Think about it — an AI agent that can work with finances, supply chain, procurement, and manufacturing without needing approval at every step is incredibly useful, but it’s also a massive risk if it doesn’t have the right guardrails. We’re talking about systems that move money, manage inventory, control purchase orders, and directly interfere with a company’s operations. Any wrong decision, or any unauthorized access to sensitive data, can generate real consequences, from financial losses to serious regulatory violations across different markets around the world.
That’s exactly the gap this partnership is trying to close, with NVIDIA OpenShell being incorporated directly into the SAP Business AI Platform as a runtime security layer for all agents on the platform. The idea is simple in concept but quite robust in execution: give autonomous agents a controlled execution environment with clear policies, audit trails, and infrastructure-level containment. This shifts the conversation from can we use agents? to how can we use agents safely in production?
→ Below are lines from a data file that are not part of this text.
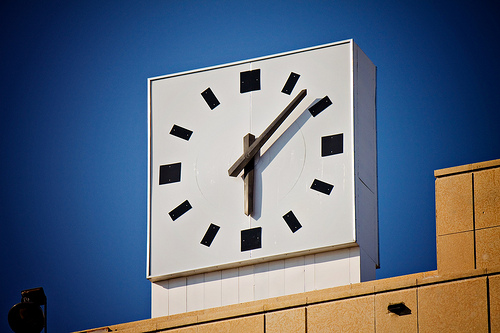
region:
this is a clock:
[100, 30, 430, 293]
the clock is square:
[113, 3, 401, 285]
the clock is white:
[89, 5, 426, 277]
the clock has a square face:
[111, 20, 420, 288]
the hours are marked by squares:
[228, 218, 270, 253]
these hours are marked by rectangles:
[275, 194, 322, 250]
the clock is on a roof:
[110, 11, 417, 331]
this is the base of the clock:
[122, 227, 395, 312]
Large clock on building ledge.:
[127, 34, 496, 332]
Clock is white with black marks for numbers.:
[135, 35, 378, 320]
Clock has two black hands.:
[228, 88, 309, 216]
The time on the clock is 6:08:
[143, 36, 381, 320]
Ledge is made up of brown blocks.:
[70, 155, 497, 332]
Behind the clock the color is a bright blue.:
[6, 4, 498, 331]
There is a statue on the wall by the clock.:
[4, 286, 49, 331]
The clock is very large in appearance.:
[145, 36, 387, 320]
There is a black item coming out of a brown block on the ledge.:
[385, 300, 412, 319]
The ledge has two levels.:
[68, 158, 498, 332]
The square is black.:
[230, 63, 268, 97]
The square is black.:
[152, 154, 192, 196]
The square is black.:
[228, 219, 273, 254]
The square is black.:
[311, 127, 346, 165]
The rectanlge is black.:
[196, 83, 226, 115]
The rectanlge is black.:
[163, 119, 199, 144]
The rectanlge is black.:
[159, 193, 199, 229]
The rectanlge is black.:
[192, 213, 224, 250]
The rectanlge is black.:
[281, 204, 311, 243]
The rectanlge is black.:
[306, 171, 336, 201]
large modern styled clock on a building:
[127, 39, 364, 310]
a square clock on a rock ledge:
[146, 33, 353, 274]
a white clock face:
[145, 43, 375, 303]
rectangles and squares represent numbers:
[159, 70, 341, 250]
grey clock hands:
[231, 81, 306, 219]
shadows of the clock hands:
[246, 92, 325, 216]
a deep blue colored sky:
[0, 3, 499, 325]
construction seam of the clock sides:
[350, 164, 377, 198]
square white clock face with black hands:
[141, 36, 381, 266]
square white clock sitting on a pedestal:
[143, 36, 388, 320]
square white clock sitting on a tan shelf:
[140, 30, 382, 330]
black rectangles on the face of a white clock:
[157, 66, 349, 253]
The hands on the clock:
[217, 75, 330, 222]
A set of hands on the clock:
[213, 85, 322, 217]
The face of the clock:
[157, 70, 350, 258]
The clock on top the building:
[116, 40, 403, 280]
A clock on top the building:
[121, 37, 400, 301]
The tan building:
[98, 161, 498, 330]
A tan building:
[105, 158, 494, 328]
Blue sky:
[21, 2, 144, 270]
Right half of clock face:
[247, 62, 359, 250]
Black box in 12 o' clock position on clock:
[234, 59, 265, 101]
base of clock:
[149, 259, 363, 302]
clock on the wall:
[114, 62, 412, 289]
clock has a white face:
[121, 57, 373, 259]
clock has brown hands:
[219, 85, 290, 212]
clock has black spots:
[143, 57, 368, 256]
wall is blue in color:
[391, 17, 468, 257]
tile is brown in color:
[447, 168, 491, 320]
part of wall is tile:
[441, 175, 493, 308]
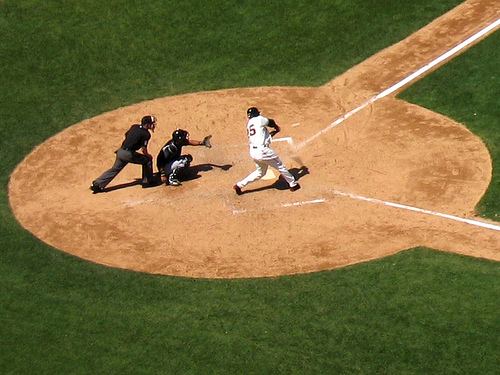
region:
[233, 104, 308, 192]
a batter swinging a bat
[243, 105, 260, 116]
a black helmet on a batter's head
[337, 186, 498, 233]
a white line on a baseball field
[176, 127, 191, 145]
a catcher's mask on a catcher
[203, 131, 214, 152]
a mitt on a catcher's hand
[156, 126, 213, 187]
a catcher squatted behind a batter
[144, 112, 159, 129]
a black mask on an umpire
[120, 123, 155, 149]
a black shirt on an umpire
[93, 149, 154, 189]
gray pants on an umpire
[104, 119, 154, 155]
the shirt is black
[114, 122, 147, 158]
the shirt is black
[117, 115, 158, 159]
the shirt is black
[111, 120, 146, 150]
the shirt is black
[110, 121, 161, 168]
the shirt is black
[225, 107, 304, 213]
the uniform is white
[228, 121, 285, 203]
the uniform is white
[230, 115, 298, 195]
the uniform is white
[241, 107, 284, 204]
the uniform is white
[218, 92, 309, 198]
THIS IS A BATTER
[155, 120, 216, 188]
THIS IS A CATCHER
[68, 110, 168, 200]
THE UMPIRE IS WEARING GREY PANTS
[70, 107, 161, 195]
THE UMPIRE IS WEARING A BLACK SHIRT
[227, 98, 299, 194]
THE BATTER IS WEARING A WHITE UNIFORM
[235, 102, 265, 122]
THE BATTER IS WEARING A BLACK HELMET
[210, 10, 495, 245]
THE WHITE LINES ARE PAINTED ON THE GROUND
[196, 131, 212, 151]
THE CATCHER IS WEARING A MITT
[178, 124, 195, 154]
THE CATCHER IS WEARING A MASK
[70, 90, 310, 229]
players in dirt circle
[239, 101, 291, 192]
man swinging base ball bat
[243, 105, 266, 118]
black batting helmet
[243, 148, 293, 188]
white baseball pants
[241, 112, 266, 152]
white jersey with number on it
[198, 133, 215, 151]
black catchers mitt in hand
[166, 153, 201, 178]
shin guards on knees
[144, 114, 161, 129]
umpire mask on man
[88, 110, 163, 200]
umpire squatting down behind catcher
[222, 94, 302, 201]
batter in batting box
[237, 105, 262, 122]
black helmet on batter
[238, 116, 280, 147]
white jersey on batter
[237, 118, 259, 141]
numbers on back of jersey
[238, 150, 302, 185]
white pants on bottom of jersey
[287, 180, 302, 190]
black cleats on player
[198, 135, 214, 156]
catchers glove in players hand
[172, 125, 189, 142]
black helmet on catcher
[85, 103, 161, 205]
umpire kneeling behind home plate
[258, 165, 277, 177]
a white base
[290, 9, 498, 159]
a long white line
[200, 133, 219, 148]
a baseball glove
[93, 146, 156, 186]
a man's gray pants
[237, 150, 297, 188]
a man's white uniform pants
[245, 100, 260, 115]
a black baseball helmet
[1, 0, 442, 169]
a section of green grass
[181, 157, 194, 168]
a black leg pad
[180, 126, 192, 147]
a black face mask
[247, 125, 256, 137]
a red number five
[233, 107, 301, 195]
the batter is swinging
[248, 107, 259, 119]
the helmet is black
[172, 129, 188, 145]
the helmet is black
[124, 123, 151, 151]
the shirt is black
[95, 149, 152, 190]
the pants are gray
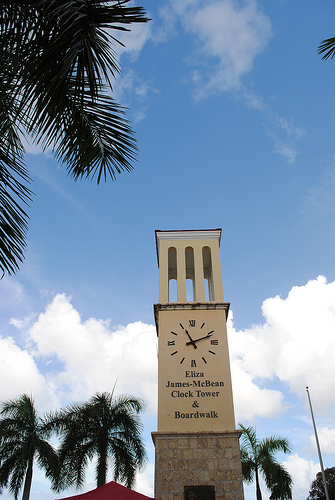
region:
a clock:
[100, 237, 283, 495]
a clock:
[160, 291, 268, 492]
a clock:
[178, 277, 232, 410]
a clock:
[90, 113, 246, 440]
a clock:
[127, 220, 216, 452]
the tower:
[154, 226, 244, 495]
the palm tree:
[62, 393, 135, 481]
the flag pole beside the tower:
[301, 381, 331, 497]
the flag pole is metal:
[297, 382, 333, 497]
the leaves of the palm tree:
[46, 387, 140, 484]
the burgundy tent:
[64, 476, 150, 498]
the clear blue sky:
[157, 130, 249, 193]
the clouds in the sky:
[264, 289, 329, 382]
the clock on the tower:
[160, 318, 225, 373]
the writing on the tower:
[173, 369, 225, 424]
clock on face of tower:
[162, 315, 220, 369]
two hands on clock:
[177, 323, 213, 352]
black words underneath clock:
[168, 357, 223, 426]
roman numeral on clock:
[160, 334, 176, 348]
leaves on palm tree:
[67, 392, 143, 467]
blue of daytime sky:
[163, 124, 230, 190]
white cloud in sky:
[269, 284, 320, 348]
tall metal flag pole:
[298, 380, 322, 455]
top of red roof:
[96, 476, 134, 496]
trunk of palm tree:
[19, 464, 37, 497]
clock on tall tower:
[167, 312, 223, 369]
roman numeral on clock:
[186, 317, 198, 329]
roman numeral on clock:
[199, 320, 206, 333]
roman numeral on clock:
[206, 337, 223, 346]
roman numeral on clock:
[205, 346, 217, 355]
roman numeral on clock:
[200, 356, 209, 366]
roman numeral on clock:
[186, 356, 197, 368]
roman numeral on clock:
[179, 355, 186, 366]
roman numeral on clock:
[168, 348, 178, 358]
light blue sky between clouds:
[146, 137, 207, 197]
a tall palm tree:
[38, 395, 152, 495]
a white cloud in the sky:
[25, 289, 157, 413]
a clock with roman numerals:
[166, 317, 219, 368]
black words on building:
[160, 364, 228, 419]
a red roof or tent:
[52, 478, 156, 498]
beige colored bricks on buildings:
[150, 431, 243, 498]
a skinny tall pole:
[302, 385, 331, 498]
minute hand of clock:
[179, 333, 212, 345]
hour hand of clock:
[183, 326, 199, 348]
What is OpenShell and why it matters so much
NVIDIA OpenShell is an open source runtime created specifically for the secure development and deployment of autonomous AI agents. Its purpose is well-defined: create an isolated execution environment for agents that need to interact with external systems, make autonomous decisions, and access sensitive data without requiring a human to validate each step individually. In practice, it works as a kind of security container that wraps around the agent and precisely defines what it can and cannot do during task execution — and this happens at the infrastructure level, not just at the software or user configuration level.
Among the features OpenShell offers:
- Isolated execution environments — each agent operates within well-defined boundaries, unable to access resources or data outside the permitted scope.
- Policy enforcement at the filesystem and network layers — controls don’t just sit at the application level, they go all the way down to the infrastructure where the agent actually runs.
- Infrastructure-level containment — if the agent’s logic fails or behaves unexpectedly, the damage is contained before it can spread to other systems.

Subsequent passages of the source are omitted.